Companies that want to truly partner with their employees to craft a new normal for office work can demonstrate their commitment by creating a long-term plan. Corporations who commit to employees by envisioning new technologies that will create remote collaboration excellence are likely winners of top talent. “Hoteling” office suites so that remote employees can come into the office for rare in-person meetings and reducing office overhead costs are ways to demonstrate that commitment.
Interestingly, companies are not reducing their overhead. They are pushing for hybrid work models. The emerging norm is three days per week in office and two at home, with employees favoring a weekend bookend in this scenario. Apple CEO Tim Cook faced backlash from employees who did not want to return on this schedule. Like many companies, Apple will have to work with employees to realign what the post-Covid work world looks like.

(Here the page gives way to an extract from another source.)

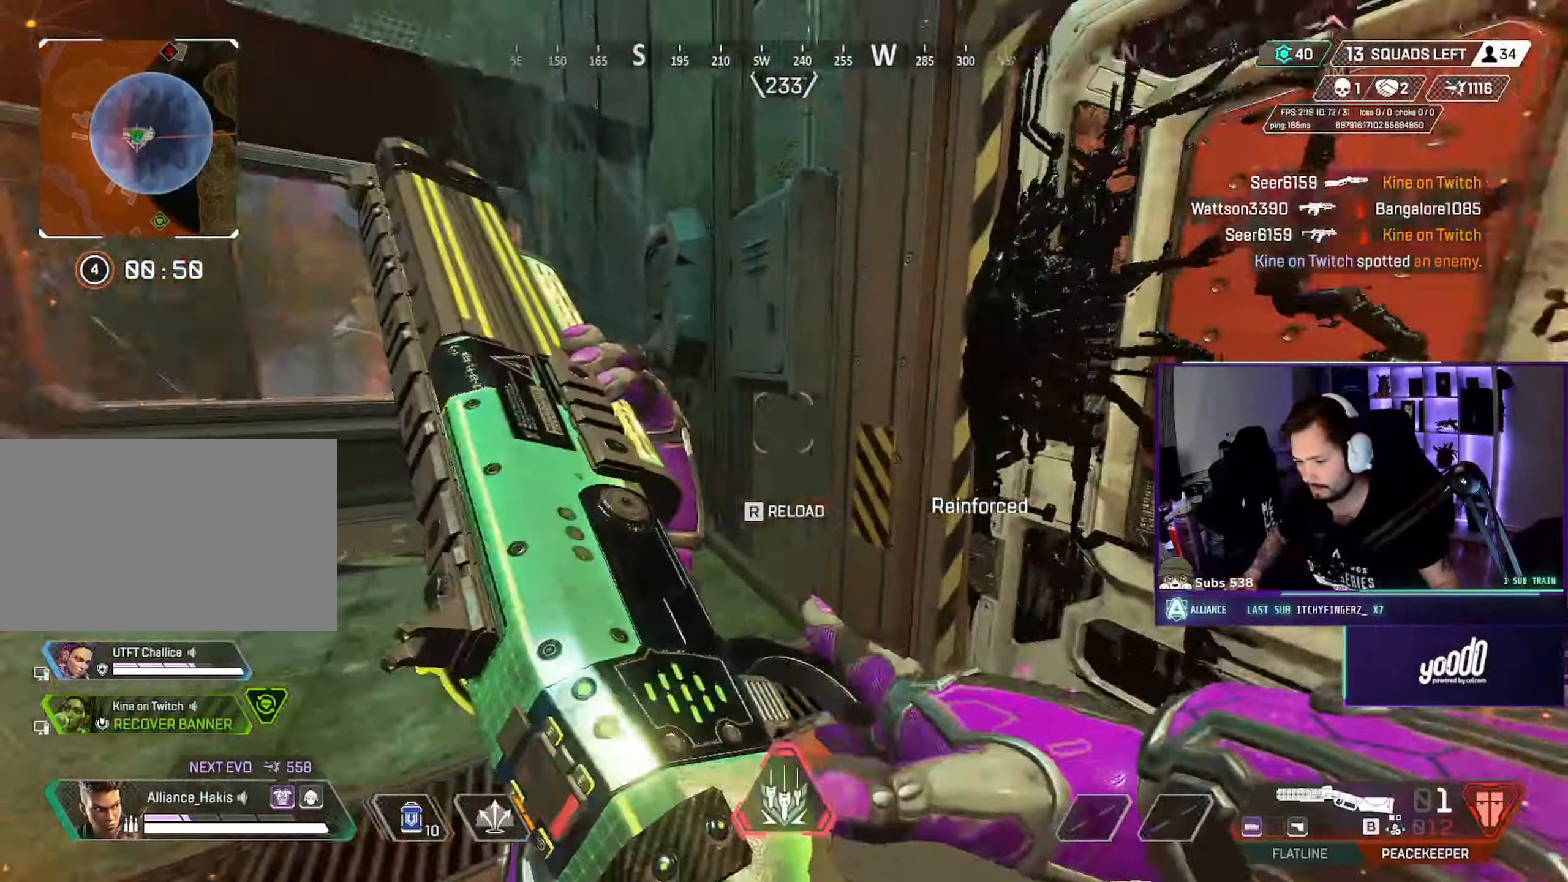
{"dt_ms": 500, "keys": [], "mouse": [], "events": [[250, "ctrl", "down"], [333, "a", "up"], [333, "w", "up"], [433, "q", "down"], [483, "ctrl", "up"], [500, "q", "up"]]}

How can companies trust that employees are doing the work? The answers are already in the books. Considering productivity numbers support organic revenue growth and have throughout the 2.5 years of the pandemic, it might be time to let go.
My 20-year path of remote work is offering me opportunities that were limited before, because it took a pandemic for executives to think outside of the cubicle. I finally have a path to leadership, promotion, and adding increased value to my company. This is exciting because my company is also adding value to my life. Every day, my team stretches boundaries, finding new and innovative ways to serve our clients. And the flexibility of this path allows me to continue to caretake my vulnerable family members – as I have for 20 years. It has given them additional freedoms, as well, because they are supported. My fur family can continue to be ever vigilant, keeping us secure from the growing squirrel army in our backyard. Or just napping at my feet.